Iproniazid awalnya dikembangkan untuk pengobatan tuberkulosis, tetapi pada tahun 1952, sifat antidepresan senyawa ini ditemukan ketika para peneliti memperhatikan bahwa pasien menjadi sangat bahagia ketika diberi isoniazid, antibiotik terkait.[1][5] Selanjutnya, penambahan rantai isopropil pada isoniazid menyebabkan pengembangannya sebagai antidepresan dan disetujui untuk digunakan pada tahun 1958. Obat ini ditarik di sebagian besar dunia beberapa tahun kemudian pada tahun 1961 karena insiden hepatitis yang tinggi, dan digantikan oleh obat-obatan yang kurang hepatotoksik seperti fenelzin dan isokarboksazid.[1] Kanada secara mengejutkan menarik iproniazid pada Juli 1964 karena interaksi dengan produk makanan yang mengandung tiramin.[6][7] Meskipun demikian, iproniazid memiliki nilai historis karena membantu menetapkan hubungan antara gangguan kejiwaan dan metabolismeneurotransmiter.[4]
Meskipun iproniazid adalah salah satu antidepresan pertama yang pernah dipasarkan, dekstroamfetamin[8] mendahuluinya; dan herbal seperti Cannabis dan kemenyan arab telah digunakan secara tradisional selama ribuan tahun untuk, antara lain mengubah suasana hati, meskipun baru pada tahun 2012 salah satu komponen asap kemenyan arab ditemukan memiliki efek antidepresan pada tikus.[9][10][11]
Struktur dan reaktivitas
Struktur iproniazid secara kimiawi, baik dalam struktur maupun reaktivitas, mirip dengan isoniazid. Iproniazid adalah hidrazina tersubstitusi yang bagian isopropil hidrazinanya penting untuk penghambatan aktivitas oksidase monoamina.[12]
Sintesis
Gambar ini menunjukkan berbagai jalur sintesis menuju iproniazid.
Terdapat beberapa rute untuk mensintesis iproniazid. Prekursor yang paling umum adalah metil isonikotinat yang membentuk isonikotinohidrazida ketika bereaksi dengan hidrazina.[13] Isonikotinohidrazida dapat diubah menjadi iproniazid melalui berbagai jalur.

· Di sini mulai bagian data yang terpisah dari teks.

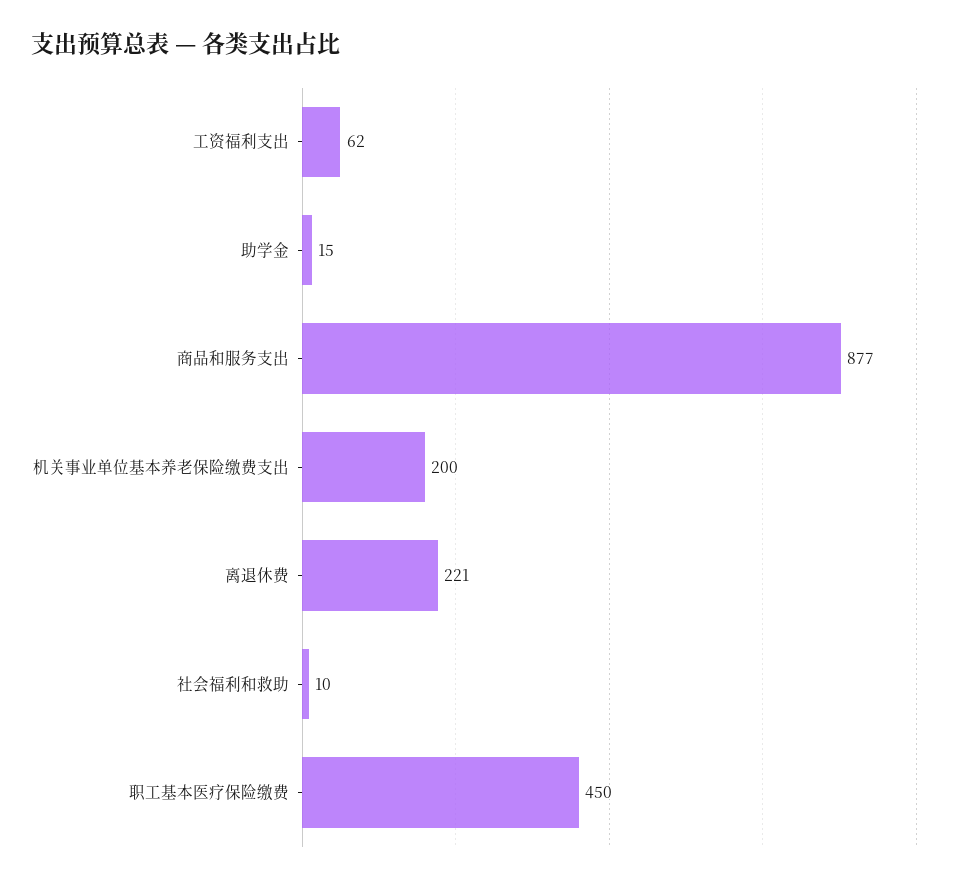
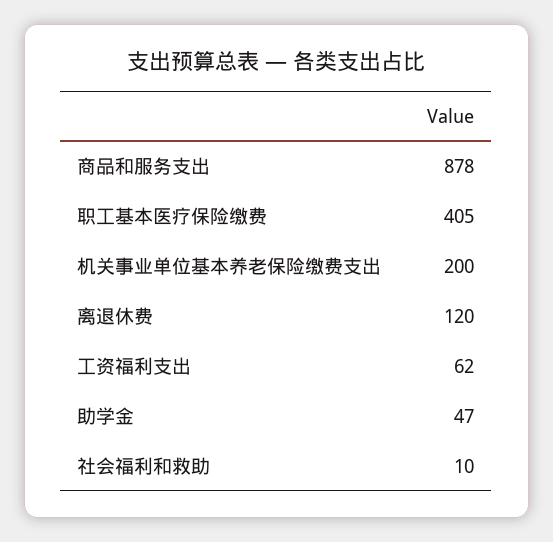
助学金: 15 -> 47
商品和服务支出: 877 -> 878
离退休费: 221 -> 120
职工基本医疗保险缴费: 450 -> 405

Salah satu jalur sintesis melibatkan AcMe yang menghasilkan pembentukan N'-(propan-2-ilidena)isonikotinohidrazida. Selanjutnya, ikatan C=N dihidrogenasi secara selektif dengan adanya katalis platina dan dengan air, alkohol, atau asam asetat sebagai pelarut.[14][15]
Pada jalur lain, isonikotinohidrazida bereaksi dengan 2-bromopropana atau 2-kloropropana dalam reaksi adisi N-isopropil ke gugus hidrazina. Hal ini secara langsung menyebabkan terbentuknya iproniazid.[16][17]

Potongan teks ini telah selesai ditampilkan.